Yes, Matilda S. Burris was the daughter of Robert Burris and Susan Miller. She was married first, 19 May 1870, Hardin County, Ohio, to William W. Longstaff and secondly 1 March 1873, Hardin County, to Jonathan Rizor. I’m not sure why Goldie Channell/Rizor would have believed her grandfather was a George Burris, since there were no known George Burris’ in the Hardin County area. However, I am interested in Goldie; do you know if her mother, Ada Rizor, was ever married to Sidney A. Channell? I am trying to determine the timeline here, since Goldie/Golda was born 25 Dec 1899 and Ada married Zedakiah Dawson 19 Feb 1901, but was called Ada Benedict on this marriage record. Do you know anything about the Benedict marriage? Also, do you have any photos of Matilda? My ancestor was her brother Arthur, and I have not yet been able to find any photos of him.

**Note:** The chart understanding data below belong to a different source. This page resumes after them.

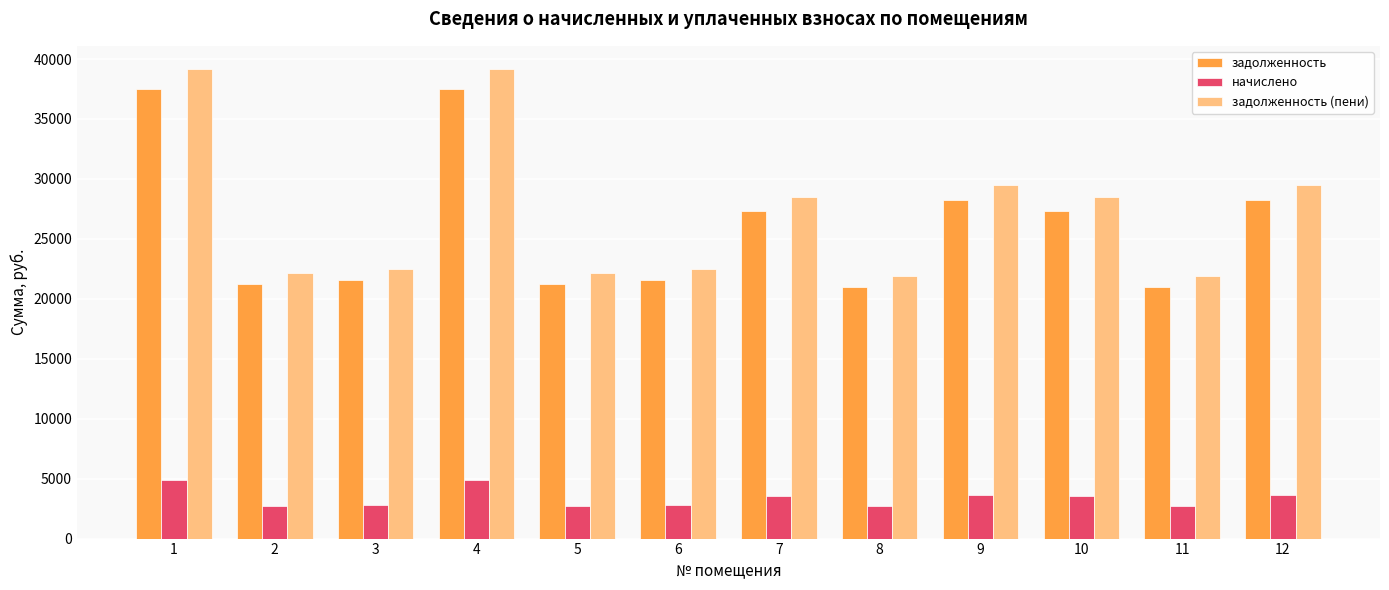

Which series has the widest spread of values?

задолженность (пени)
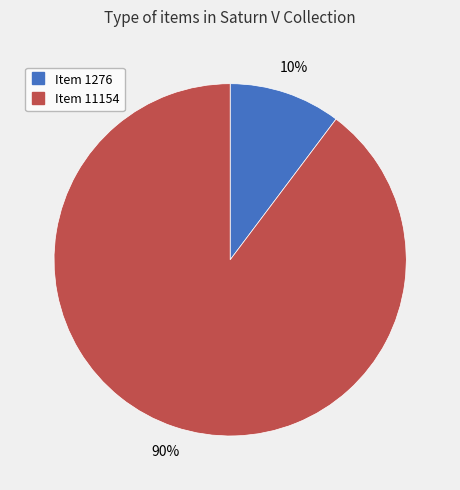

Which category has the biggest portion of the pie?

Item 11154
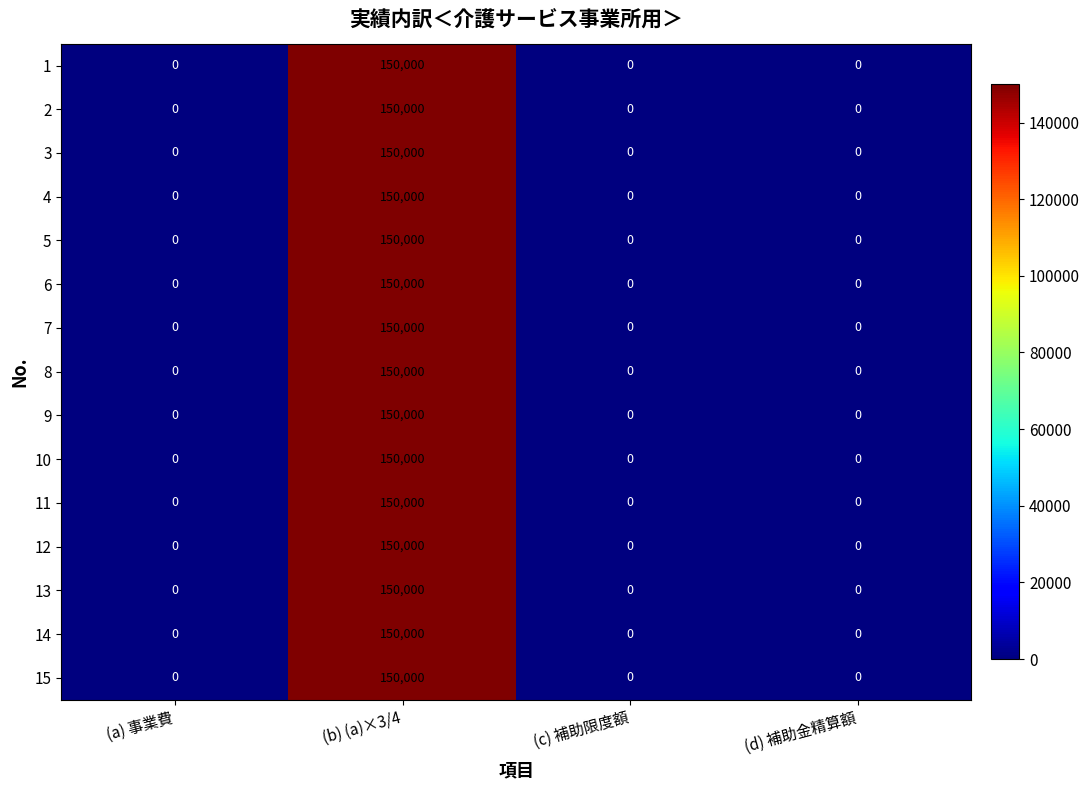

Count the 4 values in the range 0 to 150000.

4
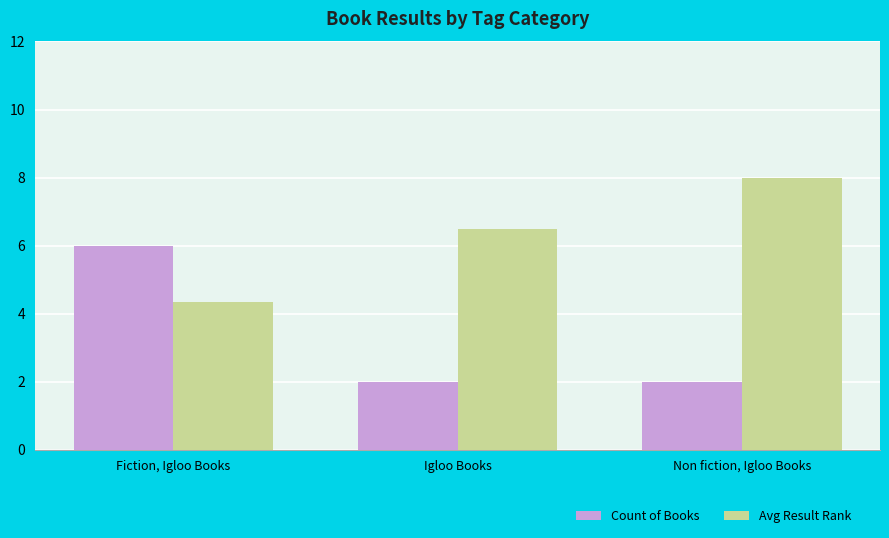

What is the label of the 2nd bar from the left?

Igloo Books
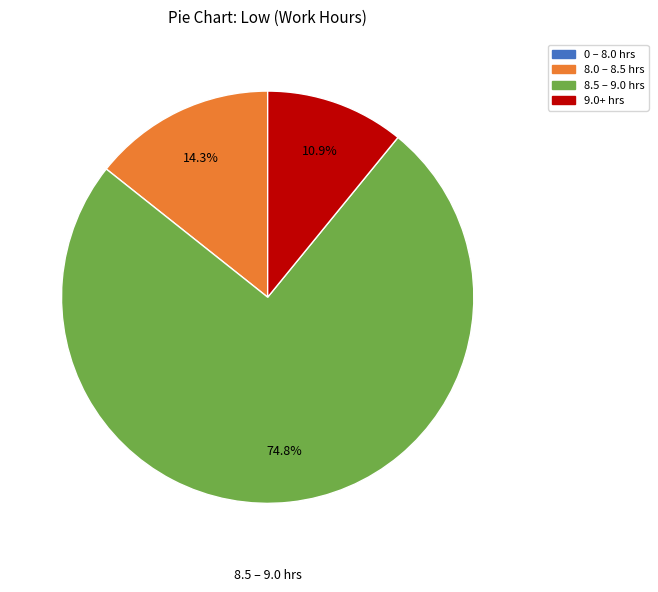

Is there any slice that represents more than half of the pie?

Yes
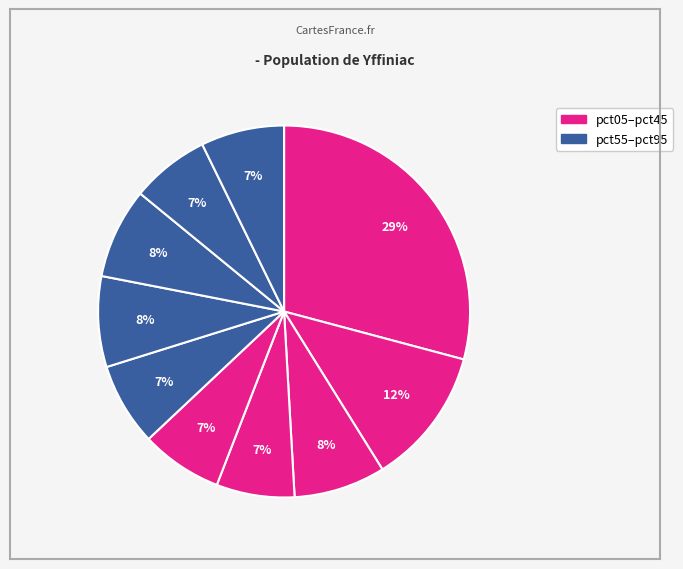

Does any single category account for the majority?

No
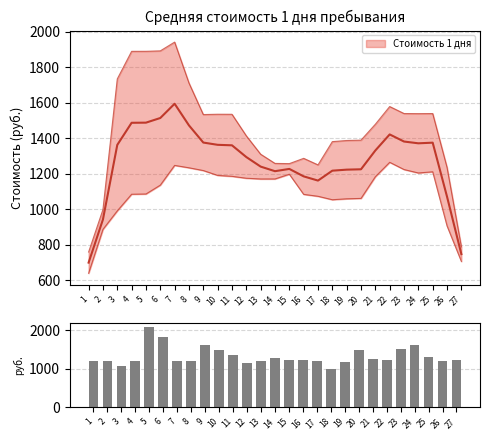

Reading left to right, list all the values displayed in this chart.

1210.0	1210.0	1083.0	1215.0	2100.0	1833.0	1213.8	1213.8	1616.7	1490.0	1350.0	1150.0	1200.0	1286.0	1221.0	1221.0	1213.8	990.5	1167.0	1500.0	1250.0	1224.0	1520.0	1619.0	1300.0	1200.0	1242.0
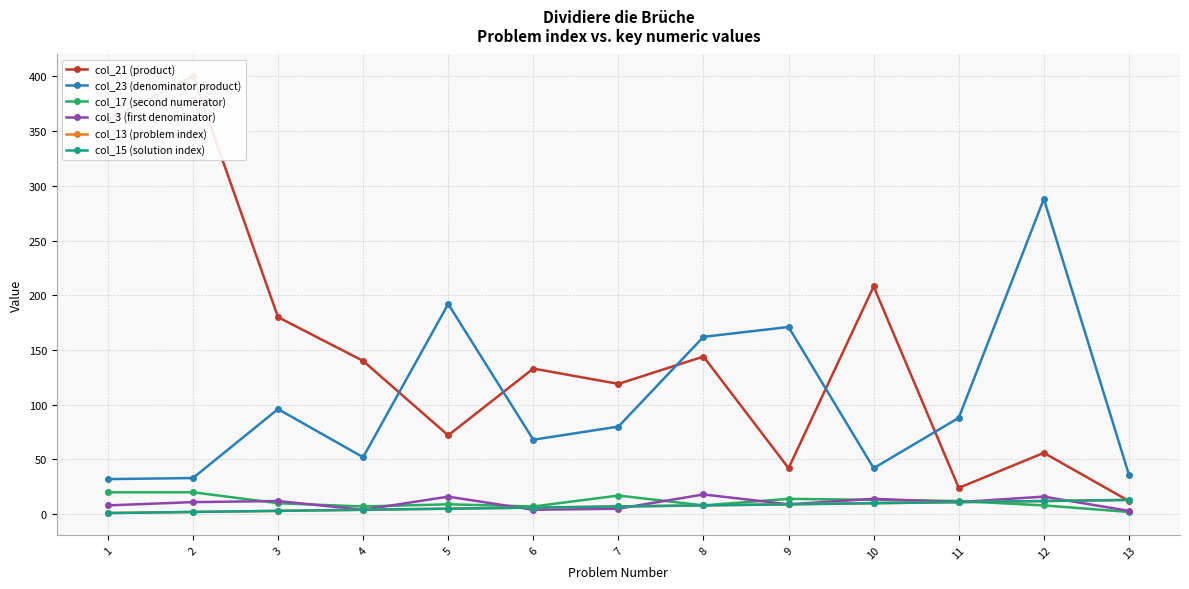

Reading right to left, list all the values displayed in this chart.

col_21 (product): 12	56	24	208	42	144	119	133	72	140	180	400	360
col_23 (denominator product): 36	288	88	42	171	162	80	68	192	52	96	33	32
col_17 (second numerator): 2	8	12	13	14	8	17	7	9	7	10	20	20
col_3 (first denominator): 3	16	11	14	9	18	5	4	16	4	12	11	8
col_13 (problem index): 13	12	11	10	9	8	7	6	5	4	3	2	1
col_15 (solution index): 13	12	11	10	9	8	7	6	5	4	3	2	1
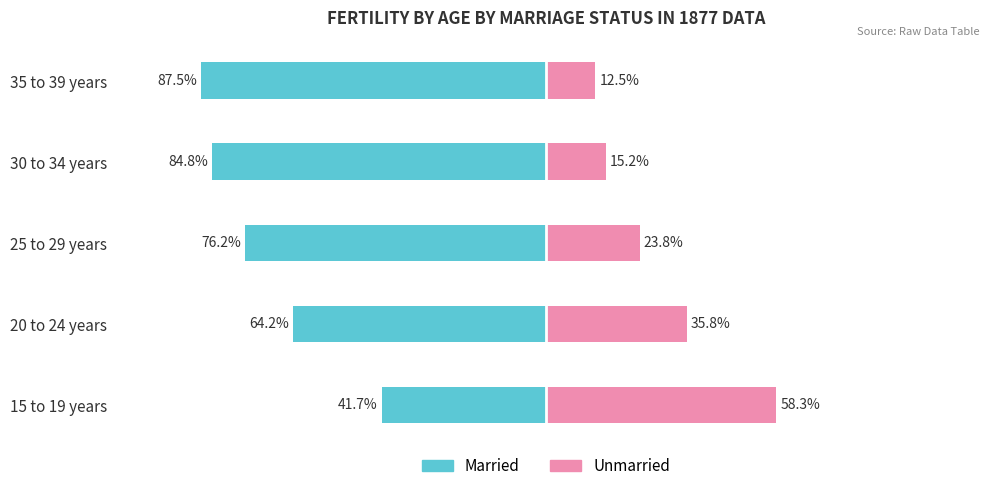

What is the difference between the highest and lowest values at 2?

100.0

I have found nothing in original sources that would indicate the Burris or Miller families had a Native American connection. The Millers seem to be of German ancestry and from Pennsylvania. The Burris’ were from Maryland and apparently of English ancestry. I did have a descendant of Mahala Burris, eldest daughter of Robert and Susan, say they believed Mahala was an Indian, but upon further investigation into the story, they apparently believed this because of the name Mahala, and the many sources claiming this to mean “woman” in some Native American language. In this case, Mahala Burris was probably named for her aunt, Mahala (Miller) Douglass, b. 1818, Muskingum County, Ohio. A search of the 1850 census shows 13,600 Mahalas, spread all over the United States, so it certainly was not an unusual name and certainly did not imply a Native American origin for all of these women. Sometimes these stories came about due to a family member being taken by the Indians or living with them for some period. It is hard to say where this story began, but although I have found some Burris family members that married into families of freed slaves; I have found nothing on Native Americans.
MAHALA: This name is usually said to mean "woman" in an unspecified Native American language, or sometimes a more fanciful meaning like "eyes of the sky" or "tender fawn." Those translations come from 19th-century romance novels and are fictional; however, Mahala does have at least two distinct Native American sources. One is that "mahala" (pronounced mah-hah-lah) was a slang word for an Indian woman in 1800's California. It came from a Mission Indian mispronunciation of the Spanish word "mujer" (which means woman.) As far as we know no Indian women have this name, but it is used in some place names in California, and "mahala mat" is another name for the plant also known as "squaw carpet." This is probably where the idea that Mahala means "woman" came from. It is less derogatory than the word "squaw," but is not really a native word. The second source of this name is the woman's name Mahala (pronounced mah-hey-lah) or Mahaley, which was fairly common among the southeastern Indian tribes (Cherokee, Choctaw, Chickasaw, Creek, etc.) during the 1800's. Unfortunately the origin of this name isn't clear; the word "mahala" does not have any meaning in any Indian language of the southeast. It may have been one of many Indian variants on the name Mary, or possibly a variant of Michaela. Or it could have been a corrupted or shortened form of a longer Indian woman's name or names. In the Tutelo and Saponi languages (two closely related southeastern Indian languages that are extinct today), the word for "woman" was "mahei," so it's possible that a name or set of names including the word "mahei" got corrupted into Mahala at some point in time. Or it's also possible that the name might have had African origins (many of the southeastern Indian tribes, especially the Saponi, were known for taking in African-Americans.)